(Bloomberg) -- The slump in the yen has gone so far that it’s no longer giving a boost to Japanese stocks. 

The 30-day correlation between the Nikkei 225 Stock Average and Japanese currency has been negative for most of the past two weeks, as investors became wary about the harm the yen’s relentless slide may do to the economy by increasing import costs and hurting consumers’ purchasing power. 

On top of that, fund managers are fretting about whether Japanese authorities will intervene in the market to arrest the yen’s decline, which has the potential to trigger volatility that can weigh on exporters.  

Read: Global Investors Turn Cautious on Once Favorite Japanese Stocks

While the weak currency had been a boon to companies selling goods overseas and a driving force behind Japanese stocks hitting records earlier this year, for a dollar-based buyer returns are low. That’s led to net selling of shares by foreign investors over the past five weeks, the longest streak since March 2023.

In US currency terms, the Nikkei 225 Stock Average’s gains this year are around 4%, far short of the S&P 500’s 15% increase.

“Investors are increasingly worried about how the weak yen is hurting their dollar and euro returns, and this is leading to more outflows,” said Amir Anvarzadeh, a strategist at Asymmetric Advisors.

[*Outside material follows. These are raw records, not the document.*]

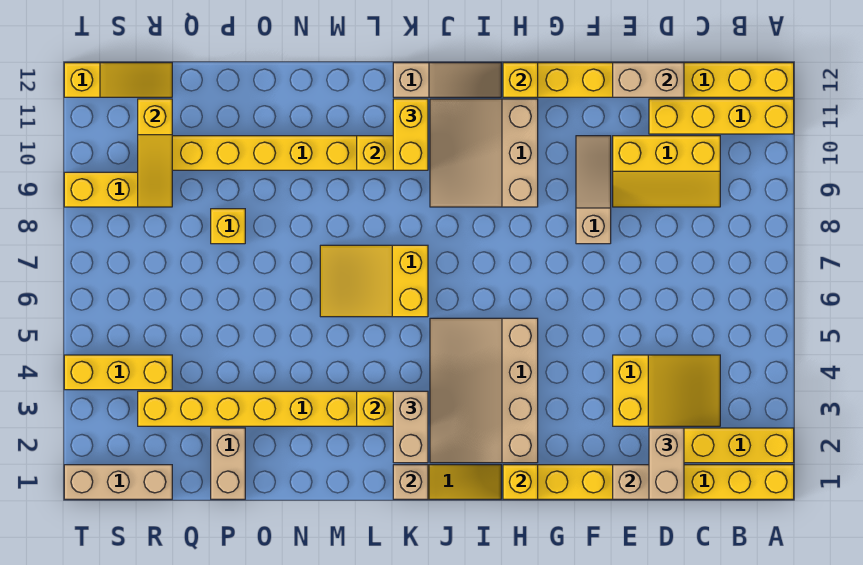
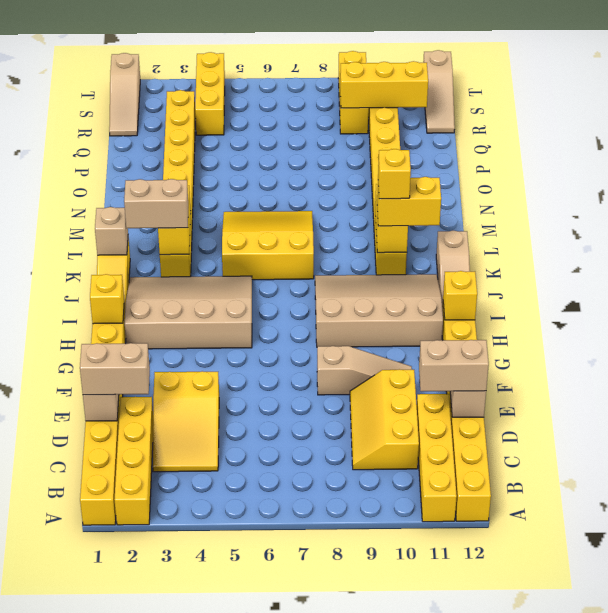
tan 3x3 slope [430,99,538,207] -> tan 3x4 slope [315,274,443,347]
yellow 2x3 slope [320,245,428,317] -> yellow 3x3 slope [222,211,314,280]
tan 1x2 brick [211,428,245,499] -> tan 1x2 brick moved to [419,340,489,391]
yellow 1x1 brick [211,209,245,244] -> yellow 1x1 brick moved to [378,149,411,199]
tan 1x3 brick [64,465,172,499] -> tan 1x3 slope [109,53,140,136]
yellow 1x3 slope [138,99,172,207] -> yellow 1x3 brick [340,61,428,108]
yellow 1x3 slope [64,63,172,97] -> tan 1x3 slope [423,50,455,133]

Currency intervention is no longer effective, “unless its backed up by a big policy pivot by Japan,” he said.

The Bank of Japan earlier this month surprised markets by putting off until July a plan to reduce bond buying. While it kept the door open for a rate hike next month, overnight-indexed swaps aren’t even fully pricing in a 10-basis-point increase, highlighting the huge gap between BOJ and Federal Reserve rates. 

“As long as the BOJ moves at a snail’s pace and ignores the wealth destruction it will continue,” Singapore-based Anvarzadeh said. “While the Fed’s rate cut could help the yen, this current trend could spark a currency contagion in the region.”

Deteriorating Sentiment

Appetite for Japanese stocks has also decreased, with Schroders Plc the latest to downgrade its view on Japanese equities. The weak currency is translating to signs of deteriorating sentiment for consumers and smaller companies, its latest investment note said Wednesday. 

That said, in yen terms the Nikkei has gained more than 17% this year, outperforming major Asian peers. JPMorgan strategists including Rie Nishihara expect the index to head toward 42,000 by year-end due in part to rising wages and corporate reforms. That would be almost 3% above its all-time reached in March. 

However, for Makoto Noji, chief foreign-exchange and foreign bond strategist at SMBC Nikko Securities Inc., the frail currency is an issue. “In light of the rising cost of living due to imported inflation, the weakening yen can no longer be ignored,” he wrote in a research note Thursday.